It is also the fool-proof check whether or not you have been doing Chaturanga correctly. If yes, then Crow will fall into place easier than expected. If not, then you may experience unsteadiness and a fear of falling on your face. Because of this, I encourage students to try for Crow early into class, and especially early into their yoga practice.
You don’t need years of yogic experience to find your Crow; you just need courage and alignment. Here are five yoga poses that’ll help you prepare for Crow pose and lift off.
Because Chaturanga is the basis of Crow, take some time to make sure you are doing yours correctly. You can use a mirror, ask a teacher, or self-assist with a strap tightened in a loop around the upper forearms, just below the elbows.

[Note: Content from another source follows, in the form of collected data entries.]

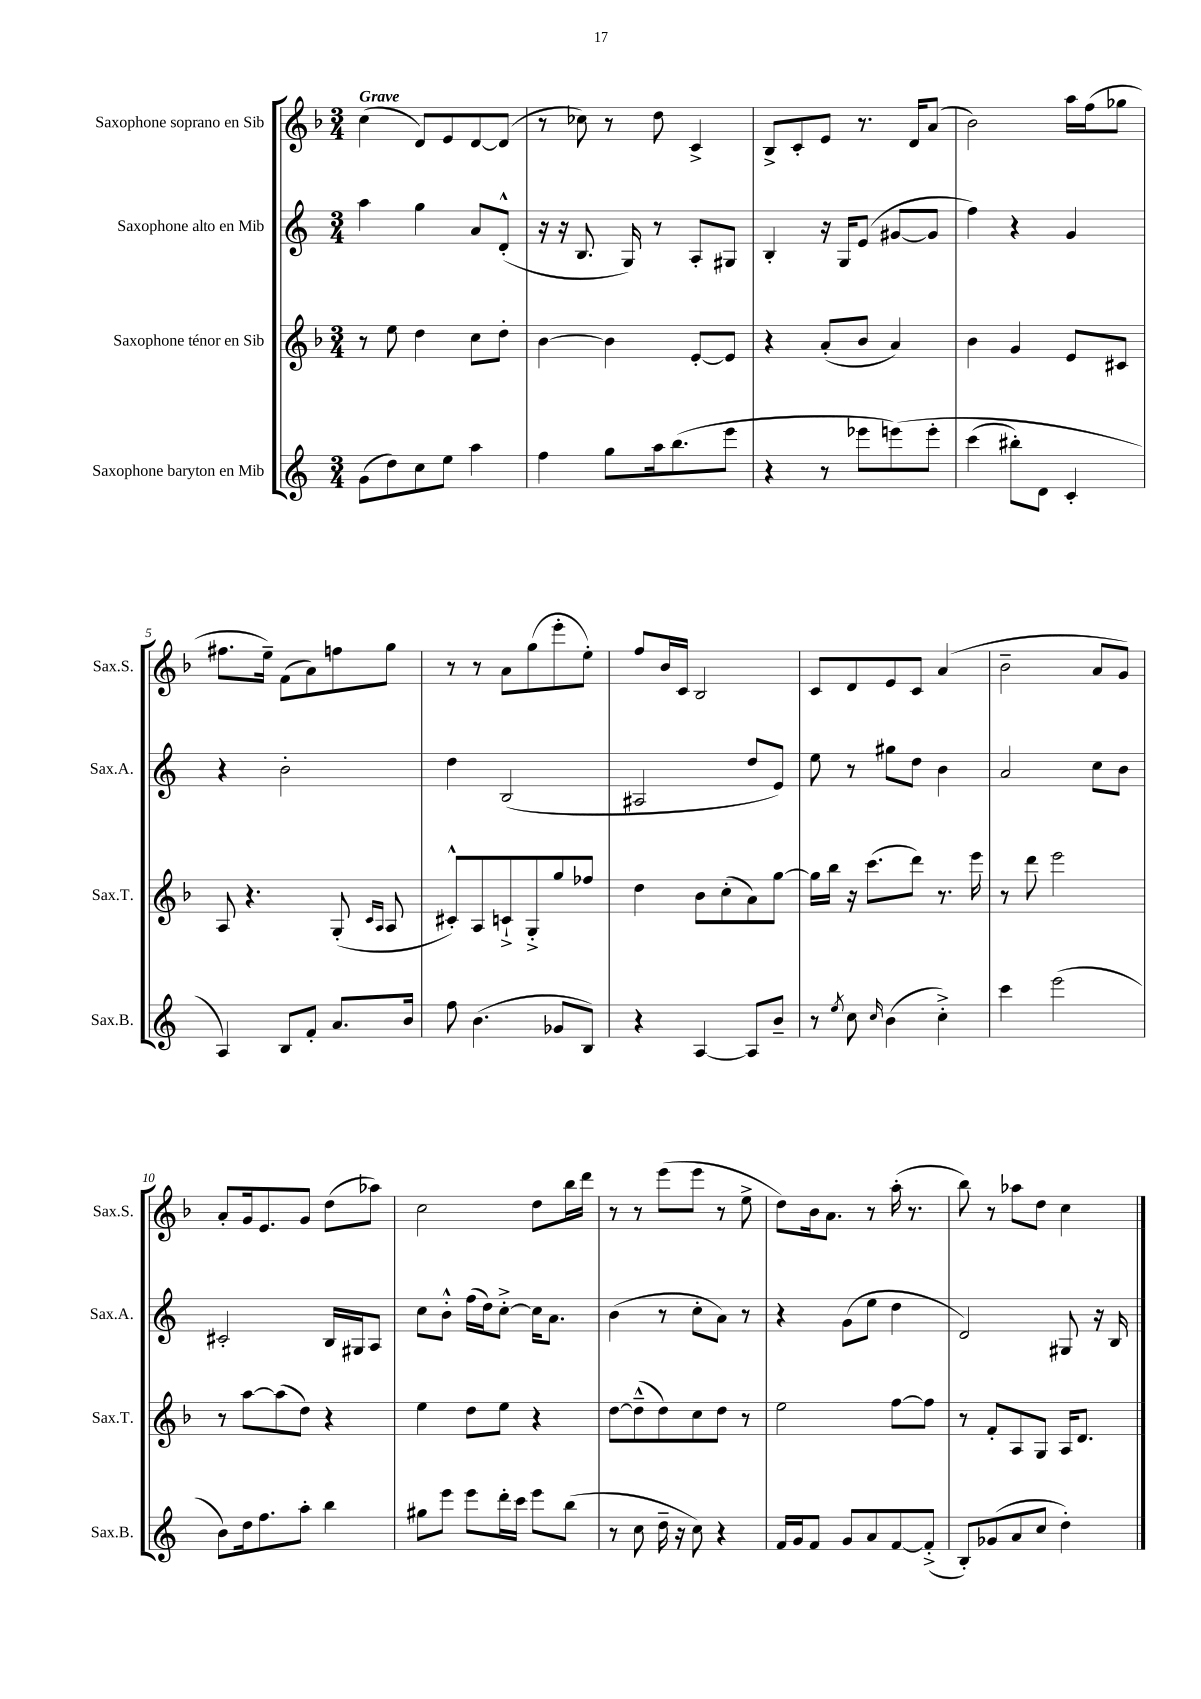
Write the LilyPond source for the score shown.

<<
\new StaffGroup <<
\new Staff = "s0" \with { instrumentName = "Saxophone soprano en Sib" shortInstrumentName = "Sax.S." } {
    \clef treble \key f \major \numericTimeSignature \time 3/4 \tempo "Grave"
    c''4( d'8) e'8 d'8~ d'8( |
    r8 ces''8) r8 d''8 c'4-> |
    bes8-> c'8-. e'8 r8. d'16 a'8( |
    bes'2) a''16 f''16( ges''8 |
    fis''8. e''16--) f'8( a'8) f''8 g''8 |
    r8 r8 a'8 g''8( e'''8-. e''8-.) |
    f''8 bes'16 c'16 bes2 |
    c'8 d'8 e'8 c'8 a'4( |
    bes'2-- a'8 g'8) |
    a'8-. g'16 e'8. g'8 d''8( aes''8) |
    c''2 d''8 bes''16 d'''16 |
    r8 r8 e'''8( e'''8 r8 e''8-> |
    d''8) bes'16 a'8. r8 a''16-.( r8. |
    bes''8) r8 aes''8 d''8 c''4 \bar "|." |
}
\new Staff = "s1" \with { instrumentName = "Saxophone alto en Mib" shortInstrumentName = "Sax.A." } {
    \clef treble \key c \major \numericTimeSignature \time 3/4
    a''4 g''4 a'8 d'8-.-^( |
    r16 r16 b8. g16) r8 a8-. gis8 |
    b4-. r16 g16 e'8( gis'8~ gis'8 |
    f''4) r4 g'4 |
    r4 b'2-. |
    d''4 b2( |
    ais2 d''8 e'8) |
    e''8 r8 gis''8 d''8 b'4 |
    a'2 c''8 b'8 |
    cis'2-. b16 gis16 a8 |
    c''8 b'8-.-^ f''16( d''16) c''8~-.-> c''16 a'8. |
    b'4( r8 c''8-. a'8) r8 |
    r4 g'8( e''8 d''4 |
    d'2) gis8 r16 b16 \bar "|." |
}
\new Staff = "s2" \with { instrumentName = "Saxophone ténor en Sib" shortInstrumentName = "Sax.T." } {
    \clef treble \key f \major \numericTimeSignature \time 3/4
    r8 e''8 d''4 c''8 d''8-. |
    bes'4~ bes'4 e'8~-. e'8 |
    r4 a'8-.( bes'8 a'4) |
    bes'4 g'4 e'8 cis'8 |
    a8 r4. g8-.( \grace { c'16 a16 } a8 |
    cis'8-.-^) a8 c'8-!-> g8-.-> g''8 fes''8 |
    d''4 bes'8 c''8-.( a'8) g''8~ |
    g''16 bes''16 r16 c'''8.( d'''8) r8. e'''16 |
    r8 d'''8 e'''2 |
    r8 a''8~ a''8( d''8) r4 |
    e''4 d''8 e''8 r4 |
    d''8~ d''8---^( d''8) c''8 d''8 r8 |
    e''2 f''8~ f''8 |
    r8 f'8-. a8 g8 a16 d'8. \bar "|." |
}
\new Staff = "s3" \with { instrumentName = "Saxophone baryton en Mib" shortInstrumentName = "Sax.B." } {
    \clef treble \key c \major \numericTimeSignature \time 3/4
    g'8( d''8) c''8 e''8 a''4 |
    f''4 g''8 a''16 b''8.( e'''8 |
    r4 r8 ees'''8 e'''8)\( e'''8-. |
    c'''4( bis''8-.) d'8 c'4-. |
    a4\) b8 f'8-. a'8. b'16 |
    f''8 b'4.( ges'8 b8) |
    r4 a4~ a8 b'8-- |
    r8 \acciaccatura { e''8 } c''8 \grace { c''16 } b'4( c''4-.->) |
    c'''4 e'''2( |
    b'8) d''16 f''8. a''8-. b''4 |
    gis''8 e'''8 e'''8 d'''16-. c'''16 e'''8 b''8( |
    r8 c''8 d''16-- r16 c''8) r4 |
    f'16 g'16 f'8 g'8 a'8 f'8~ f'8-.->( |
    b8-.) ges'8( a'8 c''8 d''4-.) \bar "|." |
}
>>
>>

How to Do It: Starting in plank, shift forward onto the tips of your toes so that your chest passes your wrists. Bend your elbows in toward your sides and lower halfway down. Important: Your elbows must hug in towards your side, making contact with the ribs. Do not let your elbows splay out sideways.
Use your triceps to dip the elbows backwards. The biceps make a right angle with the forearms as your chest hovers above the earth. The chest does not pass the elbows. This right here – these right-angle arms, elbows hugging in – is the base of Crow. Hold for three breaths.
How to Do It: From Downward Dog, step your right foot between your hands. Lower your back knee to the earth. Since we’re focusing on the stretch in this one, place your hands on top of your right thigh, pressing the leg forward so your pelvis can release down and slide in front of your back, left knee.
Find a place that is uncomfortable, NOT painful, and hold for three to five deep breaths. Repeat on the other side.
3. Prasaritha Padottanasana
An unexpected addition to Crow preparation, but necessary to simulate the sensations of Crow. Focus on how you react to being upside-down. As your Crow advances and your sit bones lift higher, your body will also tilt upside down as your hips lift higher than the head.
How to Do It: Step your feet to either end of your mat with your toes slightly inverted, heels outward. Bring your hands to your hips and pull up on your kneecaps to contract the quadriceps. Hinge at the hips, lowering with a flat back, until, at the last minute, you place your hands on the ground (or blocks) underneath the shoulder blades.